BINJAI -- Tragedi menimpa RS, seorang pemuda berusia 19 tahun, warga Percukaian Kelurahan Pahlawan Binjai Utara, yang ditemukan tewas tertabrak kereta api di jalan cempaka. Kejadian ini diungkapkan oleh saksi MKA, yang melihat korban saat berlari pagi di lokasi kejadian.
Menurut keterangan saksi, RS pertama kali terlihat duduk di tengah rel dengan posisi memeluk lutut dan muka tidak terlihat. Meski saksi memanggil korban, tidak ada respons. Saksi melanjutkan perjalanan pulang, namun sekitar 150 meter dari korban, ia melihat sebuah box kuning.
Ketika saksi duduk di dekat box tersebut, ia teringat bahwa kereta api akan lewat. Fokusnya teralihkan ke arah korban, namun RS tak kunjung bergerak. Saksi mencoba membangunkan korban dengan melempar batu, namun sia-sia. Kereta api mendekat, dan saksi menyadari bahwa korban tertabrak dan terseret sejauh 20 meter.
Saksi mencoba memahami kondisi korban dan menduga bahwa RS mungkin tidur dalam keadaan mabuk. Sebuah sepeda yang ditemukan dalam keadaan bocor dan tanpa rantai membuat saksi menduga korban adalah seorang tukang parkir. Kantong plastik berisi rompi tukang parkir ditemukan di sepeda korban.
Setelah beberapa jam, keluarga korban datang ke tempat kejadian. Informasi dari warga menyebutkan bahwa tidak ada ambulans yang tiba di lokasi, hanya polisi yang membawa korban. Wajah korban hancur dan tidak dapat dikenali lagi.

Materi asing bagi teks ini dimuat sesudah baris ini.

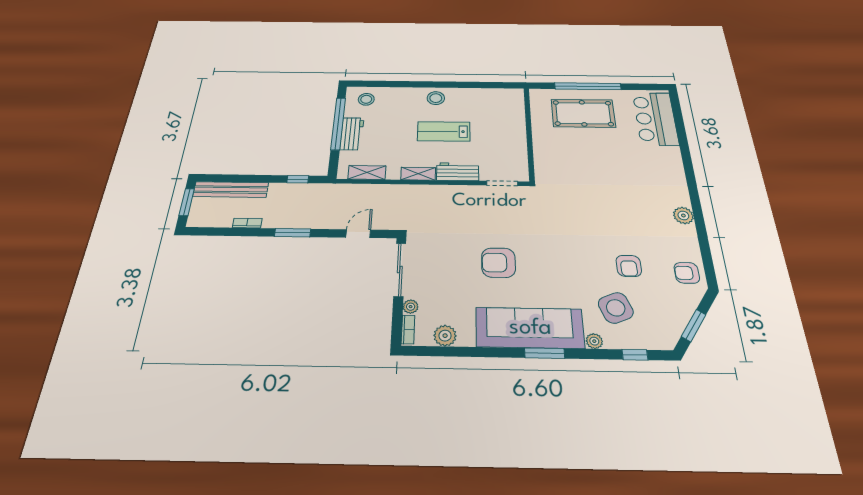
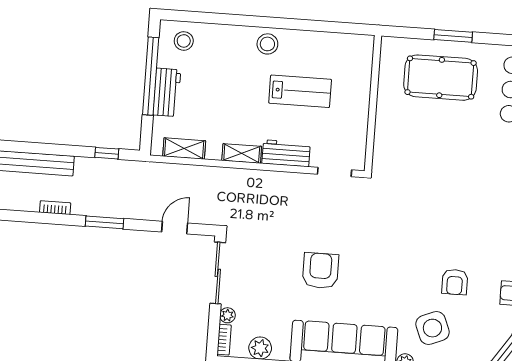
window: (588, 86) -> (453, 36), width x0.47
lab bench: (444, 131) -> (300, 91), moved, turned 180
armchair: (498, 263) -> (320, 271), turned 90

Ketidakjelasan seputar kejadian ini meninggalkan banyak pertanyaan. Apakah RS tidur dalam keadaan mabuk atau ada niat bunuh diri? Mengapa tidak ada ambulans yang datang ke lokasi? Keluarga korban terpaksa merelakan kepergian RS dengan penuh duka. Kejadian ini menjadi peringatan akan pentingnya keselamatan di sekitar jalur kereta api.
Berdasarkan kasus, tidak terlihat secara langsung adanya pelanggaran hak asasi manusia. Akan tetapi, terdapat beberapa aspek yang dapat memunculkan pertanyaan atau kekhawatiran terkait hak asasi manusia:
Waktu Tanggapan Medis:
Ambulans yang tiba satu jam setelah kejadian dapat menimbulkan pertanyaan mengenai ketepatan dan kecepatan tanggapan medis. Hak asasi manusia mencakup hak untuk mendapatkan pelayanan medis yang tepat dan cepat, terutama dalam situasi kecelakaan atau darurat.
Keadaan Mental dan Kesejahteraan:
Dugaan bahwa RS mungkin tidur dalam keadaan mabuk atau memiliki niat bunuh diri menyoroti pentingnya memahami dan mengatasi masalah kesehatan mental di masyarakat. Masyarakat membutuhkan akses ke layanan kesehatan mental yang memadai dan edukasi untuk mengurangi stigma terkait masalah ini.
Meskipun tidak ada pelanggaran hak asasi manusia yang terlihat secara langsung, penting untuk melakukan penyelidikan lebih lanjut dan mengidentifikasi apakah ada aspek lain dalam kejadian ini yang dapat mempengaruhi hak asasi manusia. Selain itu, peningkatan kesadaran akan kesejahteraan mental dan tanggapan medis yang cepat dapat membantu mencegah kejadian serupa di masa depan.